Upon successful completion of the course, students should be able to:

  • Perform at a level equivalent to Level A2 of the Common European Framework of Reference for Languages.
  • Demonstrate a theoretical and practical understanding of complex Latin grammar and syntax.
  • Demonstrate the acquisition of an extended common vocabulary as well as the ability to identify roots and cognates in English and possibly other languages.
  • Carry out translations from and into Latin of semi-authentic texts, demonstrating command of register, style, etymology and idiomatic structures.
  • Read (mostly) authentic texts in Latin with confidence in order to extract detailed information on life, religion, traditions and literature of the Roman civilisation.
  • Progress independently in their specialist study of the language in relation to their own field of interest, using tools such as paper and online grammar reference books, dictionaries and parallel texts.
  • Demonstrate competence in a number of transferable skills such as IT skills, presenting information, taking intercultural differences and language barriers into account, learning independently.

Set Textbook:

  • Oxford Latin Course, Part 3: Student's Book (2nd Edition), Balme, M. and Morwood, J. (OUP: 1997), ISBN: 978-0199122288.
  • Collins Latin Dictionary & Grammar, (COLLINS: 2006), ISBN:978-0007224395

Recommended Textbook:

  • N/A.

Summative assessment (compulsory for credited students):

  • Independent Study Record: Online Blackboard submission by the Friday of Week 11. The final mark of the module is capped if the ISR is not submitted, submitted late, or unsatisfactorily completed.
  • Written Test (20%): In-class translation from Latin into English in Week 9.
  • Written Examination (80%):  2-hour assessment during the examination period including grammar exercises and a translation from Latin into English.

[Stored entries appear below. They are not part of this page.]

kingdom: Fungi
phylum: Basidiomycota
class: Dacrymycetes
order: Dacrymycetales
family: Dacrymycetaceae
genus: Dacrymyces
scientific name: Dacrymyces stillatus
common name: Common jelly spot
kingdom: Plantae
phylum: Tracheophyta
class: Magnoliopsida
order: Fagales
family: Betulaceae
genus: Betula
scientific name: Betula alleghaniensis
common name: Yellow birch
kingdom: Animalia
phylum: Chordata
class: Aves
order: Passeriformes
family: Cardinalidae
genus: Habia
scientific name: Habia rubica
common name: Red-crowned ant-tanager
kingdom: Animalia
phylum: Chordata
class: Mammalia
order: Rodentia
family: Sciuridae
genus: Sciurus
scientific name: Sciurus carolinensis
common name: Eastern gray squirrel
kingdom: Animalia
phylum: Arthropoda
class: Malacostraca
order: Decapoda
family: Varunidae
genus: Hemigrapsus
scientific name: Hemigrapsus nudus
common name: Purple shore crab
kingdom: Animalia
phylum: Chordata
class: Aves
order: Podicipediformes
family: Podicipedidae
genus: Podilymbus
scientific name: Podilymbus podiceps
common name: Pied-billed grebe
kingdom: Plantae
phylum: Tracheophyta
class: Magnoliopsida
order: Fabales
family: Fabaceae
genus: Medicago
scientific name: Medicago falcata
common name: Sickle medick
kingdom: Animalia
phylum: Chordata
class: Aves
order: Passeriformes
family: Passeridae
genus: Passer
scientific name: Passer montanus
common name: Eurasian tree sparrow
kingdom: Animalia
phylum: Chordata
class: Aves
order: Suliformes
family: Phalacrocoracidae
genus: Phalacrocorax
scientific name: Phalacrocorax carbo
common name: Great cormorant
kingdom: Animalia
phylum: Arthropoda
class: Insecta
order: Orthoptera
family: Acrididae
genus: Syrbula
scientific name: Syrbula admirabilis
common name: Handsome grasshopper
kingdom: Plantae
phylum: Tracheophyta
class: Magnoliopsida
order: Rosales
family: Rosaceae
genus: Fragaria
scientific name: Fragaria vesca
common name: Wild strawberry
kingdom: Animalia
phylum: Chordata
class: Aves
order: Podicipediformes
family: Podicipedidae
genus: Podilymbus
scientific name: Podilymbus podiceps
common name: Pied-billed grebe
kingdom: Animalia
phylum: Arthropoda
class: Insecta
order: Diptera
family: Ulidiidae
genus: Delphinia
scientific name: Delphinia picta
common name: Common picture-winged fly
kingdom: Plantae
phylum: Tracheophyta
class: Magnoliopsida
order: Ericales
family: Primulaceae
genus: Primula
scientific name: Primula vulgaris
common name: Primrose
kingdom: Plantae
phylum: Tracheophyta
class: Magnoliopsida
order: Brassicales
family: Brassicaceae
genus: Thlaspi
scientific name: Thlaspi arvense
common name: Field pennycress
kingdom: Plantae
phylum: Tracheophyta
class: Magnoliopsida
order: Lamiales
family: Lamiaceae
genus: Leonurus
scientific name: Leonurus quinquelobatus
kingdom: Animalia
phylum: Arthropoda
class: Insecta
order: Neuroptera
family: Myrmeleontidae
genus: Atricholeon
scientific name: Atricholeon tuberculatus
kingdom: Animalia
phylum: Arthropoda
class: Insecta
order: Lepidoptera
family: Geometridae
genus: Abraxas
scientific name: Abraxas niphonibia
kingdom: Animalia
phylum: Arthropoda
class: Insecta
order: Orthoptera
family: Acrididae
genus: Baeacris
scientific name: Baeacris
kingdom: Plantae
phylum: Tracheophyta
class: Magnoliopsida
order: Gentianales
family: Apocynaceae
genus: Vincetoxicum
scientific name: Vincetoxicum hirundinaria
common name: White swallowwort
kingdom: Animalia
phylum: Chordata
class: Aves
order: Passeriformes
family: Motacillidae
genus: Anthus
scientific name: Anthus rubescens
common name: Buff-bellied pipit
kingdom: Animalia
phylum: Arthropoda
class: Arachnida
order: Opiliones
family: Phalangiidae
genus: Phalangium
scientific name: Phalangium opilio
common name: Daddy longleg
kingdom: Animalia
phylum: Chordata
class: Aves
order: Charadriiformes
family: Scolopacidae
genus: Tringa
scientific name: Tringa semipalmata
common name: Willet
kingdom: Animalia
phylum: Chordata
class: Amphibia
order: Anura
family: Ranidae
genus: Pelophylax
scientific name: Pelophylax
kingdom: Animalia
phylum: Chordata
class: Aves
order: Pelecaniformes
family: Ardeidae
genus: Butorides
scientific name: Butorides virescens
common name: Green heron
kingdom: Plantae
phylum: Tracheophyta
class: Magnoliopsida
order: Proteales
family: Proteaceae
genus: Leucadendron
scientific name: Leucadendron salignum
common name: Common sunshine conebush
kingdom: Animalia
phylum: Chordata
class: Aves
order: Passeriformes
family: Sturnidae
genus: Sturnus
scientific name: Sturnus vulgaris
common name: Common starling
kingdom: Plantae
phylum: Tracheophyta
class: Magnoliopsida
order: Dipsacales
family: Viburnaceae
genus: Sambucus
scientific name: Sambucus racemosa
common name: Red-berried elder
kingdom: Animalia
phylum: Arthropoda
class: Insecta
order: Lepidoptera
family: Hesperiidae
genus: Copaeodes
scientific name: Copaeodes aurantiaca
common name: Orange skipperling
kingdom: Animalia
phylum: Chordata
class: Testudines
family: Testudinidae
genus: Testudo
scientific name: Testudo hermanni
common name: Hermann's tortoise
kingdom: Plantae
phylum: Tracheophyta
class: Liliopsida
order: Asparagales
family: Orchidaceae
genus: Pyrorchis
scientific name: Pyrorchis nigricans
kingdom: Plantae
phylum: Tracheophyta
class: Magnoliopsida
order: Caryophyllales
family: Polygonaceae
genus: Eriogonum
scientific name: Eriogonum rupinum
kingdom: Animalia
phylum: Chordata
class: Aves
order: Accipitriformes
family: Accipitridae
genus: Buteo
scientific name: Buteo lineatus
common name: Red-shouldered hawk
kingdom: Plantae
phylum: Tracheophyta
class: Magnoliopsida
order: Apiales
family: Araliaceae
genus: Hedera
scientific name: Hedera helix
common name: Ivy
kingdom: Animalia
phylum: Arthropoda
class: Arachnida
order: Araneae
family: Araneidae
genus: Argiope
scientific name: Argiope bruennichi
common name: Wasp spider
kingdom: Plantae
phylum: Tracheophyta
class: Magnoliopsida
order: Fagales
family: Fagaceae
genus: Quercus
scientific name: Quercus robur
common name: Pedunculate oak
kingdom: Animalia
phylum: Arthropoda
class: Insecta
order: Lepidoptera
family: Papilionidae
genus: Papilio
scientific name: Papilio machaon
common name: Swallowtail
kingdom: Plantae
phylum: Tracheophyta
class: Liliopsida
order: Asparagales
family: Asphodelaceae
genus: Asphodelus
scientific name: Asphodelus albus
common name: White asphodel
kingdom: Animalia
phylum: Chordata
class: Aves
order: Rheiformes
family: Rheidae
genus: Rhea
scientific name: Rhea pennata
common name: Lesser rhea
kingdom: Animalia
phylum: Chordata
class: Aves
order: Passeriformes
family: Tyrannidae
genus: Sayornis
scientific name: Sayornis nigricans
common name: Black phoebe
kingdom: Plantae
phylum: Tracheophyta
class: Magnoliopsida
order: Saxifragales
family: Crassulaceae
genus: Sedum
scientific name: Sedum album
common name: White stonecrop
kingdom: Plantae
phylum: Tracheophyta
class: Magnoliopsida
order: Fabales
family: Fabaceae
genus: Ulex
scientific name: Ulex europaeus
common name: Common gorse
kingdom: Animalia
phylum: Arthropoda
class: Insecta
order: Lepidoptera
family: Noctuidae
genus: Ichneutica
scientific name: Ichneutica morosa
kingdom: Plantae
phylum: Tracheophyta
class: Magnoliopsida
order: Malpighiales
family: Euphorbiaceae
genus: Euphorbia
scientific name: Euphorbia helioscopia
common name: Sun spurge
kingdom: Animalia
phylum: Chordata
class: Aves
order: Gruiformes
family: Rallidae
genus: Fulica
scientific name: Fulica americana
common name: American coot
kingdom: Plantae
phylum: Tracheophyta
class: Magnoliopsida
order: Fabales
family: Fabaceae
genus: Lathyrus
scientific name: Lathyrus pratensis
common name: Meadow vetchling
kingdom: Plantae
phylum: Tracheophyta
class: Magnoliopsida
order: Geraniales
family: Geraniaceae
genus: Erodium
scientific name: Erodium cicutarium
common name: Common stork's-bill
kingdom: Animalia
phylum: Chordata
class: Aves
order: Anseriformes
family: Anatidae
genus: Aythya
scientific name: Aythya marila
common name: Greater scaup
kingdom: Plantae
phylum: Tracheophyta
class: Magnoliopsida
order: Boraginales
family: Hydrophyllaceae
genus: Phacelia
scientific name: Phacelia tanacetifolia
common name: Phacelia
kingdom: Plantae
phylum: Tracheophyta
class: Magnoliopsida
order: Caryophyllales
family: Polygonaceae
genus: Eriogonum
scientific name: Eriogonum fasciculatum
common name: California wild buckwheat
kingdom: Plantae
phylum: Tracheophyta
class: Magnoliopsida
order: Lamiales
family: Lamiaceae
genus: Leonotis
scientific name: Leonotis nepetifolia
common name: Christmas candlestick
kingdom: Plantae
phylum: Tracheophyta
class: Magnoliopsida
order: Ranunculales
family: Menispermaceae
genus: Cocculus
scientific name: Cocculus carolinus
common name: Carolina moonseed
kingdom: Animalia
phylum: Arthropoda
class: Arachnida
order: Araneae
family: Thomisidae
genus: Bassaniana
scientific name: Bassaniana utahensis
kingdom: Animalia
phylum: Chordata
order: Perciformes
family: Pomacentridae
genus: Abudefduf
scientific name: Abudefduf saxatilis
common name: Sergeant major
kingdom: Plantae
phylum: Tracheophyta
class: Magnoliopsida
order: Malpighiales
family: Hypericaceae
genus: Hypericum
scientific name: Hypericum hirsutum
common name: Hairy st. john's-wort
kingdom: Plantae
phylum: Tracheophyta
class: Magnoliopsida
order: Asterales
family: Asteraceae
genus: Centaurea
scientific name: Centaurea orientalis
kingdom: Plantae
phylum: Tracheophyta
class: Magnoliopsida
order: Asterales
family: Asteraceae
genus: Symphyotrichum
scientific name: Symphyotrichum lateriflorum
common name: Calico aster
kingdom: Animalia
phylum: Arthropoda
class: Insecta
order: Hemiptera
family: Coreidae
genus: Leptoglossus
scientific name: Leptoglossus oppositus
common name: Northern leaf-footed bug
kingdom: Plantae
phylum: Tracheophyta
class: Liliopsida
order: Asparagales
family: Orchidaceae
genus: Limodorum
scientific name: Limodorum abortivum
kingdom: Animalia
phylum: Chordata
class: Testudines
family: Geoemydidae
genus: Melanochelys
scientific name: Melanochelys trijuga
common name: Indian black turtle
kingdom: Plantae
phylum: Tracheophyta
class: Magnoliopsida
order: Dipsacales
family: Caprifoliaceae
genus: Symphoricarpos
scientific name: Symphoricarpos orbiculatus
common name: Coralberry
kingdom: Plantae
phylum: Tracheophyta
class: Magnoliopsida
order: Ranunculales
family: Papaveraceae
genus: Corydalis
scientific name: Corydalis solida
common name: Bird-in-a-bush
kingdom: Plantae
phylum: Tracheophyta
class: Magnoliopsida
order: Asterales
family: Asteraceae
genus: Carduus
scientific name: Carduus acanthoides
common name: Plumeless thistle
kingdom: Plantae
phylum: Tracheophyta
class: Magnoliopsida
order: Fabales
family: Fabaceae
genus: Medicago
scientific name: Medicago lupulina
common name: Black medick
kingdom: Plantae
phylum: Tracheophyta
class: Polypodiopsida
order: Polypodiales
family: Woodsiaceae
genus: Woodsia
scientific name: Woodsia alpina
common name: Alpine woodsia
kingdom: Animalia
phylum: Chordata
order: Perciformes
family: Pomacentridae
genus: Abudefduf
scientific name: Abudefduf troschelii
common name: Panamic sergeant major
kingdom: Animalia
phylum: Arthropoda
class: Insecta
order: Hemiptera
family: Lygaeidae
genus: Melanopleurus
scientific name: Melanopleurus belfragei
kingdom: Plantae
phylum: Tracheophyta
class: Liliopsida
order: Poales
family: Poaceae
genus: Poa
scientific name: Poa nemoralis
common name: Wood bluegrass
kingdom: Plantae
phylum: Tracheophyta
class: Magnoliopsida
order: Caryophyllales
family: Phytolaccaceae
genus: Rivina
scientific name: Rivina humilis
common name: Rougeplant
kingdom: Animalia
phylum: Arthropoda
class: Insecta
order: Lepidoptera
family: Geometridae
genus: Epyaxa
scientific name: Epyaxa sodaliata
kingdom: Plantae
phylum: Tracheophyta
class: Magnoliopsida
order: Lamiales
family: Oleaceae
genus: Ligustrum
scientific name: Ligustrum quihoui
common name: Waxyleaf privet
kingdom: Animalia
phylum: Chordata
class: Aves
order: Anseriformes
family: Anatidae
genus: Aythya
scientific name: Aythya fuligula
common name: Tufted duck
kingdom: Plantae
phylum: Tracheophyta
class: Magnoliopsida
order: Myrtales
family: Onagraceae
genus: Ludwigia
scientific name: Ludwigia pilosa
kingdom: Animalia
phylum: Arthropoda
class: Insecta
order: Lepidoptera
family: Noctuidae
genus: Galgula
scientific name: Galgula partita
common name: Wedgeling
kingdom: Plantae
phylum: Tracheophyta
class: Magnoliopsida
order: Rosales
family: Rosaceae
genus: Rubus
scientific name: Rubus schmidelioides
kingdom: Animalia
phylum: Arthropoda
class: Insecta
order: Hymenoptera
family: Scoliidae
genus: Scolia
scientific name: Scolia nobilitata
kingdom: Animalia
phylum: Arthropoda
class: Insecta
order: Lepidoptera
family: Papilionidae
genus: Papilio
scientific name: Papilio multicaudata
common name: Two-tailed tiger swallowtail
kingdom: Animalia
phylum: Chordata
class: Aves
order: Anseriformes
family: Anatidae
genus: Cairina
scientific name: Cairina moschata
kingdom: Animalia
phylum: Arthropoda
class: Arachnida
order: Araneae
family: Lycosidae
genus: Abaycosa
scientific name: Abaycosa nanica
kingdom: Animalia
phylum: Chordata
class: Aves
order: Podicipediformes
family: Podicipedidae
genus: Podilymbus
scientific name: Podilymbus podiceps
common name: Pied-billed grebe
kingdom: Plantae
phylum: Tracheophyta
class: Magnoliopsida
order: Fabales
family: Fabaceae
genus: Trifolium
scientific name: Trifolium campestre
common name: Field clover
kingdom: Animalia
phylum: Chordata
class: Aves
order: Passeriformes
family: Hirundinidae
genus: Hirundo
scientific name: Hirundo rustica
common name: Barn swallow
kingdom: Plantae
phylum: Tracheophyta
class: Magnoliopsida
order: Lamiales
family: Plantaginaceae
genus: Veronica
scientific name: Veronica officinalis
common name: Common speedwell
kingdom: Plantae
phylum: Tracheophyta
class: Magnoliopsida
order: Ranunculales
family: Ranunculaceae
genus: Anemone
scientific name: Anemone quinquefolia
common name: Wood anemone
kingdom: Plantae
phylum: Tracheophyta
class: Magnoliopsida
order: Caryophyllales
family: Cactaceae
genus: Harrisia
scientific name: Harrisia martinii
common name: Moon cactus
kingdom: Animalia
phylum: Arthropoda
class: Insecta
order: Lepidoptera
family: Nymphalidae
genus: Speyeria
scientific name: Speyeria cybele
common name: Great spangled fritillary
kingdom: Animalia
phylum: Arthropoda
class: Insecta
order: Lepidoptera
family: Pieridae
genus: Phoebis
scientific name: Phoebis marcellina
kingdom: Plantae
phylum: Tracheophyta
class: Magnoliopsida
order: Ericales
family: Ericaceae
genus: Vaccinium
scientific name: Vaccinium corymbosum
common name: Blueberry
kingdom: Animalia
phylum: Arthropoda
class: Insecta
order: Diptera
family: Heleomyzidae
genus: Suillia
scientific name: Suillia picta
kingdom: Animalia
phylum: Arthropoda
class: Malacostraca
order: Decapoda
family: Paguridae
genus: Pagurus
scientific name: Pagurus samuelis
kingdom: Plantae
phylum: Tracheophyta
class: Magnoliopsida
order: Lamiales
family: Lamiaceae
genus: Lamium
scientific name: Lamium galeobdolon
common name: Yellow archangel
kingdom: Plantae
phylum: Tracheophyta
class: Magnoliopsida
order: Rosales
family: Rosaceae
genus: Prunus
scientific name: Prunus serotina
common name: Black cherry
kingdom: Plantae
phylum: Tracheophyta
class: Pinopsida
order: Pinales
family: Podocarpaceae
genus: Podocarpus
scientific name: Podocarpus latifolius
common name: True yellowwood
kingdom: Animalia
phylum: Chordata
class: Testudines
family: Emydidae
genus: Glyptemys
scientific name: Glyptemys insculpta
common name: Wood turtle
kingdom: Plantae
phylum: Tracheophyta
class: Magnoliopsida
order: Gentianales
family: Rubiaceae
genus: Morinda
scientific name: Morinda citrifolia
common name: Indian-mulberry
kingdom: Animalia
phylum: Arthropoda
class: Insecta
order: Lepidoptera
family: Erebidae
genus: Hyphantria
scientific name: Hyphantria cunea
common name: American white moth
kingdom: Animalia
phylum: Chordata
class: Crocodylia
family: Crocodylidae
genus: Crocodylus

Formative assessment: One piece of set written homework and one in-class written test.

Feedback: In addition to on-going individual and collective feedback during class-activities, all learners are encouraged to submit the formative assessment for individual correction and feedback during the semester.

This module can be validated as part of the following schemes:

  • Undergraduate degree
  • MLTC Certificate of Attendance or Completion
  • Higher Education Achievement Record
  • Doctoral Development Programme & Research Training Programme

The content of our courses is reviewed annually to make sure it is up-to-date and relevant. Individual modules are occasionally updated or withdrawn. This is in response to discoveries through our world-leading research, funding changes, professional accreditation requirements, student or employer feedback, outcomes of reviews, and variations in staff or student numbers. In the event of any change we'll consult and inform students in good time and take reasonable steps to minimise disruption.